Wolferl was an old bachelor, but one of the good sort, whose heart, despite his grey hairs, was still youthful and warm. He loved all good men, and was patient and forbearing even with those who had faults, for he knew how weak and fickle too often is the heart of man. But the wholly depraved and wicked he hated, as he esteemed the good, and shunned all companionship with them; for it was his opinion “that he who is thoroughly corrupt, remains so in this world at least; and his conversation with the good tends not to his improvement, but on the contrary, to the destruction of both.”

Such lessons he repeated daily to the little Joseph, and taught him good principles, as well as how to sing, and play on the horn and kettledrum; and Joseph profited thereby, as well as by the instruction he received in music, and cherished and cultivated them as long as he lived.

In the following year, 1737, a second son was bestowed on the happy parents, whom they christened Michael.

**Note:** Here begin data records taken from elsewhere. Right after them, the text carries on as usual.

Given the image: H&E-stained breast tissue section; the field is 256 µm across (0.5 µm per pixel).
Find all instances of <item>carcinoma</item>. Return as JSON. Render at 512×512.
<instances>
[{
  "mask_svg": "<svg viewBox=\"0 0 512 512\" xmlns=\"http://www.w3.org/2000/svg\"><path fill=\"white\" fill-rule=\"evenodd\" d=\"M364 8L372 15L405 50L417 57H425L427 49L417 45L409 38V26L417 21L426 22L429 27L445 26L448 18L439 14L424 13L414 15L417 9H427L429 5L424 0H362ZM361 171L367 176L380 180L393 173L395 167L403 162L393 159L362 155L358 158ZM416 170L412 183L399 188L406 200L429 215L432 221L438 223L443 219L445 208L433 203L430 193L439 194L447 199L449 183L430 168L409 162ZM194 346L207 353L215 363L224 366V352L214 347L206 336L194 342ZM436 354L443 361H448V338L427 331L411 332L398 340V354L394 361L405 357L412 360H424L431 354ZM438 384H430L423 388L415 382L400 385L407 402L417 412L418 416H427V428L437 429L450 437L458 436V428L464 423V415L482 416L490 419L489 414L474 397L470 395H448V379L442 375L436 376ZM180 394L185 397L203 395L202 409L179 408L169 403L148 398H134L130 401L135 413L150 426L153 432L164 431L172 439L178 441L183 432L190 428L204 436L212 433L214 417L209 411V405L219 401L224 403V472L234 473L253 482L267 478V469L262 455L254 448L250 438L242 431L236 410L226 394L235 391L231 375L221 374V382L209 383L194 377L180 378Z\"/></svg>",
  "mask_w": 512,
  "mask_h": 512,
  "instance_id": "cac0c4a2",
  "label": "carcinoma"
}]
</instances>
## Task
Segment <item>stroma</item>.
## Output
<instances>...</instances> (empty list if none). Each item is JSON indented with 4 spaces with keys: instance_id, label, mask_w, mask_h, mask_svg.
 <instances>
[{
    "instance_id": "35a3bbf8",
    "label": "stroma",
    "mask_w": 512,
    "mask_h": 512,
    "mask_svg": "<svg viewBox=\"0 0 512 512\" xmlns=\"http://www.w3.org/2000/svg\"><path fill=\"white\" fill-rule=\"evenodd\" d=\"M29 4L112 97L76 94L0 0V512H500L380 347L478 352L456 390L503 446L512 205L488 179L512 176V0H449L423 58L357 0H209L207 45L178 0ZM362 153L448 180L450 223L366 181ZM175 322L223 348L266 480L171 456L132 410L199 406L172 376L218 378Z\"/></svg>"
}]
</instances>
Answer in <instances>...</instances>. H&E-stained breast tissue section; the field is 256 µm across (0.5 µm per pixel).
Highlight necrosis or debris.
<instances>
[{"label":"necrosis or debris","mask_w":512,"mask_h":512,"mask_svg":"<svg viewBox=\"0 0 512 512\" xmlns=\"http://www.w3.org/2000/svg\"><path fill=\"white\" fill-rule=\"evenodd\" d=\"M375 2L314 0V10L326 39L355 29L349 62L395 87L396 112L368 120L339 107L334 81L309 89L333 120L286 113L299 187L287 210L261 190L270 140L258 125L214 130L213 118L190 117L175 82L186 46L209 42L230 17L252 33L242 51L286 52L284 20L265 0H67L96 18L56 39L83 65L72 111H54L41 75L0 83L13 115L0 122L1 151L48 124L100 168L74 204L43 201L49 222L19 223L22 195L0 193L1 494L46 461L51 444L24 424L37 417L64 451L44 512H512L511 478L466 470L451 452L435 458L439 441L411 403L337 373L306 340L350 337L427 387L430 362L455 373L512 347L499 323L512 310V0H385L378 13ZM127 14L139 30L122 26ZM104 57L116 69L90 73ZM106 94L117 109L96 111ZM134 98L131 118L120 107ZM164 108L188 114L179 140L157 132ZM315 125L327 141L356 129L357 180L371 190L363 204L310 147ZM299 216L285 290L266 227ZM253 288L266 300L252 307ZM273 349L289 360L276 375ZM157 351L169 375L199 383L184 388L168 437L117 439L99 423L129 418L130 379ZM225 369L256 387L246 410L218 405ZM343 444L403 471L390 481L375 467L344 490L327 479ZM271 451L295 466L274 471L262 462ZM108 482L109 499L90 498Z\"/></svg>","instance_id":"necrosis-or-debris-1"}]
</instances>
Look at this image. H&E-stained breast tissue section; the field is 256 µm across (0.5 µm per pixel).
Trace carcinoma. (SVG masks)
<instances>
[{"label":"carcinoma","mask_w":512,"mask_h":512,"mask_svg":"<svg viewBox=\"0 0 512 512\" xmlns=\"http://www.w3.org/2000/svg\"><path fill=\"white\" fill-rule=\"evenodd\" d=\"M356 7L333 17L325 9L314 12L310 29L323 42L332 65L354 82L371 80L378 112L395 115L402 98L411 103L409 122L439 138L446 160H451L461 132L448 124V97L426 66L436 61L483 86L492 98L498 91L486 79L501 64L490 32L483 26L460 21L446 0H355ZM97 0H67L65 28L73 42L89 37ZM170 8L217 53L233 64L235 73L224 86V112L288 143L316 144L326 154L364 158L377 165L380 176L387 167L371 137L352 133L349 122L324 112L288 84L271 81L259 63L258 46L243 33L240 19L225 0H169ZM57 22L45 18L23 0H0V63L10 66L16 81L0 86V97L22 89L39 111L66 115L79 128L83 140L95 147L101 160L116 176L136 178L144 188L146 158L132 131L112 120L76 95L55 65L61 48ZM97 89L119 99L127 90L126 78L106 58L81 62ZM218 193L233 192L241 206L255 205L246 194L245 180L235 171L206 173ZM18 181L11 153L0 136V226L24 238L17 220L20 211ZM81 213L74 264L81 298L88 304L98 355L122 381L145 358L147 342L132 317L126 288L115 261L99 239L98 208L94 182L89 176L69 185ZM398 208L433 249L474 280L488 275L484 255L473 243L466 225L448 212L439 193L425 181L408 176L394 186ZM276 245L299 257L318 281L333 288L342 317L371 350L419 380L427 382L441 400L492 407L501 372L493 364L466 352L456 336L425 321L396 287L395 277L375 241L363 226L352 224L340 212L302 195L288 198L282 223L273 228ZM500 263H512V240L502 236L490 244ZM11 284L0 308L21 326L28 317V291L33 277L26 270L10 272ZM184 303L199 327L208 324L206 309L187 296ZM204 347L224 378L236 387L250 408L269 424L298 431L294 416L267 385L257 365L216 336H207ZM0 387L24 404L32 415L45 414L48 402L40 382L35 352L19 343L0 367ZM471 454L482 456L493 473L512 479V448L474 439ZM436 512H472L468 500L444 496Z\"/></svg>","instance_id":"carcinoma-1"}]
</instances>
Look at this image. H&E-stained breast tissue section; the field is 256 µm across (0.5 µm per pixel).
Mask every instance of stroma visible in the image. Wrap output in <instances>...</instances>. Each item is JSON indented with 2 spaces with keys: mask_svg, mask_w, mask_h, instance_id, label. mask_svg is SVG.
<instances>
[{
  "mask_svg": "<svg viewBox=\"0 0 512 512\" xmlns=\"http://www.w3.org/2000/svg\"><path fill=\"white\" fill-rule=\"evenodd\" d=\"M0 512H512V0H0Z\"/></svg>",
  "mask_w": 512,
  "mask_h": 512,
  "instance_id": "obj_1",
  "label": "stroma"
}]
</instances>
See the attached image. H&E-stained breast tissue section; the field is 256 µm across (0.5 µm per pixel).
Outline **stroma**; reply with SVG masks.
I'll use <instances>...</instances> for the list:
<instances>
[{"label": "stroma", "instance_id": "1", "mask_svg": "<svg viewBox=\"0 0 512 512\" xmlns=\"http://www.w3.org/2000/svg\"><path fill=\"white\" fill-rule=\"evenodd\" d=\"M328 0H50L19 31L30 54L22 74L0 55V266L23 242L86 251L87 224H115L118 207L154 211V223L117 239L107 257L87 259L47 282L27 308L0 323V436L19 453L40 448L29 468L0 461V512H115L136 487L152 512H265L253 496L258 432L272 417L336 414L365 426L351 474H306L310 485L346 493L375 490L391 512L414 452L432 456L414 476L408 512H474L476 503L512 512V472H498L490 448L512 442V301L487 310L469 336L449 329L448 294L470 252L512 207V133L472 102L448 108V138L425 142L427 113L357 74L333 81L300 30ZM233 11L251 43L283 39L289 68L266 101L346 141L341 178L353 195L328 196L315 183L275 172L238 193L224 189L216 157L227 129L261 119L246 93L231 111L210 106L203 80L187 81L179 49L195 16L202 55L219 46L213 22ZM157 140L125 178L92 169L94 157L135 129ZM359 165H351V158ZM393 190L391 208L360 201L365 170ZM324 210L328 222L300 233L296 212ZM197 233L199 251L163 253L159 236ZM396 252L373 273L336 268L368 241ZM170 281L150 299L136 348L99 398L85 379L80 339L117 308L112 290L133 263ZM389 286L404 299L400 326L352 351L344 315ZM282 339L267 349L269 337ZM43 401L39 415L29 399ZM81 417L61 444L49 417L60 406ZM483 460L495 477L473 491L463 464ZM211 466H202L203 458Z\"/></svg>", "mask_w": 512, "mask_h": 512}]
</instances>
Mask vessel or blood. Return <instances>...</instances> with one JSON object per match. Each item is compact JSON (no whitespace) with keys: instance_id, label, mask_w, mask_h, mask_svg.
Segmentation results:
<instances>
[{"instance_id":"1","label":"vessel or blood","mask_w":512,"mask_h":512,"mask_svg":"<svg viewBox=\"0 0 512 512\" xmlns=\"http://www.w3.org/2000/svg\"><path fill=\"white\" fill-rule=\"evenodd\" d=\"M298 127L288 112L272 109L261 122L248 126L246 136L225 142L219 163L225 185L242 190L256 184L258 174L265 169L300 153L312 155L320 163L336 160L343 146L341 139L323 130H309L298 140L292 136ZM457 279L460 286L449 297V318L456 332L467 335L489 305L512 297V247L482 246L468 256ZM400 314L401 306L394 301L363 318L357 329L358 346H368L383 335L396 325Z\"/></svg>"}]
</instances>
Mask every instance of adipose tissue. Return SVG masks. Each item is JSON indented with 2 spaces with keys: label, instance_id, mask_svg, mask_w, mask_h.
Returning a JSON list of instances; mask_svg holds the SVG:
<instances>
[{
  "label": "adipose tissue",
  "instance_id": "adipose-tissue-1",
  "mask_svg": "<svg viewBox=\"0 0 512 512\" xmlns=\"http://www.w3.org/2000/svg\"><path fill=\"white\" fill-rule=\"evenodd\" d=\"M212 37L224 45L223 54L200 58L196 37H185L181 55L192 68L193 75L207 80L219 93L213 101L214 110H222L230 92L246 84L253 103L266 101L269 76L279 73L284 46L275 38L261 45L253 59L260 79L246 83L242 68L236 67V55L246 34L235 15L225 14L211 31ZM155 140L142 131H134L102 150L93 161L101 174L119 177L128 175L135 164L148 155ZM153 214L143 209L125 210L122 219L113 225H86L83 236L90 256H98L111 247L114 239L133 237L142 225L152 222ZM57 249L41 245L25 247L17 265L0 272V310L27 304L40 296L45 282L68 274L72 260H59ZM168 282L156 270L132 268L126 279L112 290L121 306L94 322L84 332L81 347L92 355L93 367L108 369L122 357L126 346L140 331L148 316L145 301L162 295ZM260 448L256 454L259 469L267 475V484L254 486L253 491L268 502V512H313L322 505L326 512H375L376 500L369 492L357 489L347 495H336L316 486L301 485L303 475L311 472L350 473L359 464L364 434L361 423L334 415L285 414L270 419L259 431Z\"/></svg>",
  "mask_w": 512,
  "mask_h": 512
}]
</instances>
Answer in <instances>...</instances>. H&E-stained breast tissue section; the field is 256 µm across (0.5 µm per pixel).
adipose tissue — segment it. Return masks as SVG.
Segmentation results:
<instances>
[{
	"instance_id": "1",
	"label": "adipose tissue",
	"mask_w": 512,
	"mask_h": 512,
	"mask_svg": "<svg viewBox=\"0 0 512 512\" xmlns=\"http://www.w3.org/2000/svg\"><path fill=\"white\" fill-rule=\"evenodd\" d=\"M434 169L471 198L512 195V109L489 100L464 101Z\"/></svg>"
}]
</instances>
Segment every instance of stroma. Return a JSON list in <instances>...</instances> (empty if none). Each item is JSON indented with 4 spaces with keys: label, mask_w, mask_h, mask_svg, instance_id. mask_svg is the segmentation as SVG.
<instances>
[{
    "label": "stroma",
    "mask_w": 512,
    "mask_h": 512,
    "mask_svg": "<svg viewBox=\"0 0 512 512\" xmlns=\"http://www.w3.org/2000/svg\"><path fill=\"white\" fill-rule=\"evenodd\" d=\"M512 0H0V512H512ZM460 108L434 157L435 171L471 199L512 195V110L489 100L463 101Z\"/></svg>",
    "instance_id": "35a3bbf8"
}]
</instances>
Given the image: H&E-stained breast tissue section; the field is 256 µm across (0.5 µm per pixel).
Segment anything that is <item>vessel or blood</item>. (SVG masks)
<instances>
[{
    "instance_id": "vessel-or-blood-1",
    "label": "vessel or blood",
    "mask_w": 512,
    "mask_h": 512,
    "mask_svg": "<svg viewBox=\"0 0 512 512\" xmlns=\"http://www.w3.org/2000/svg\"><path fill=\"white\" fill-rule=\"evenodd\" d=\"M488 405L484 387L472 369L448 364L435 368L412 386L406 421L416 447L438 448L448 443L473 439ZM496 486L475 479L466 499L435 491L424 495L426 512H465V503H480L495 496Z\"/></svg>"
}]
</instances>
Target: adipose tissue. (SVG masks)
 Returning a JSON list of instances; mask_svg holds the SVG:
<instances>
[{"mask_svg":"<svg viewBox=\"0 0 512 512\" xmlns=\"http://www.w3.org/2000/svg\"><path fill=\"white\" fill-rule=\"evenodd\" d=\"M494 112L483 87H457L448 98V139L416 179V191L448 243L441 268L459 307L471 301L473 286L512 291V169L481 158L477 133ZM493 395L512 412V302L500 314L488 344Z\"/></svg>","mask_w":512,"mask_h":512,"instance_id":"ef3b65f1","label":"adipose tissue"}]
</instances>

Years passed, and Joseph was a well instructed boy; he had a voice as clear and fine as his mother’s, and played the violin as well as his father; besides that, he blew the horn, and beat the kettledrum, in the sacred music prepared by Wolferl for church festivals. Better than all, Joseph had a true and honest heart, had the fear of God continually before his eyes, and was ever contented, and wished well to all; for which everybody loved him in return, and Wolferl often said with tears of joy—“Mark what I tell you, God will show the world, by this boy Joseph, that not only the kingdom of heaven, but the kingdom of the science of music shall be given to those who are pure in heart!” The more Wolferl perceived the lad’s wonderful talent for art, the more earnestly he sought to find a patron, who might better forward the youthful aspirant towards the desired goal; for he felt that his own strength could reach little further, when he saw the zeal and ability with which his pupil devoted himself to his studies. Providence ordered it at length that Master von Reuter, chapel-master and music director in St. Stephen’s Church, Vienna, came to visit the Deacon at Haimburg. The Deacon told Master von Reuter of the extraordinary boy, the son of the wheelwright Jobst Haydn, the pupil of old Wolferl, and created in the chapel-master much desire to become acquainted with him.—The Deacon would have sent for him and his protector, but von Reuter prevented him with “No—no—most reverend Sir! I will not have the lad brought to me; I will seek him myself, and if possible, hear him when he is not conscious of my presence or my intentions; for if I find the boy what your reverence thinks him, I will do something, of course, to advance his interests.” The next morning, accordingly, von Reuter went to Wolferl’s house, which he entered quietly and unannounced. Joseph was sitting alone at the organ, playing a simple but sublime piece of sacred music from an old German master. Reuter, visibly moved, stood at the door and listened attentively. The boy was so deep in his music that he did not perceive the intruder till the piece was concluded, when accidentally turning round, he fixed upon the stranger his large dark eyes, expressive of astonishment indeed, but sparkling a friendly welcome.

“Very well, my son!” said von Reuter at last; “where is your foster-father?”

“In the garden,” said the boy; “shall I call him?”

“Call him, and say to him that the chapel-master, von Reuter, wishes to speak with him. Stop a moment! you are Joseph Haydn; are you not?”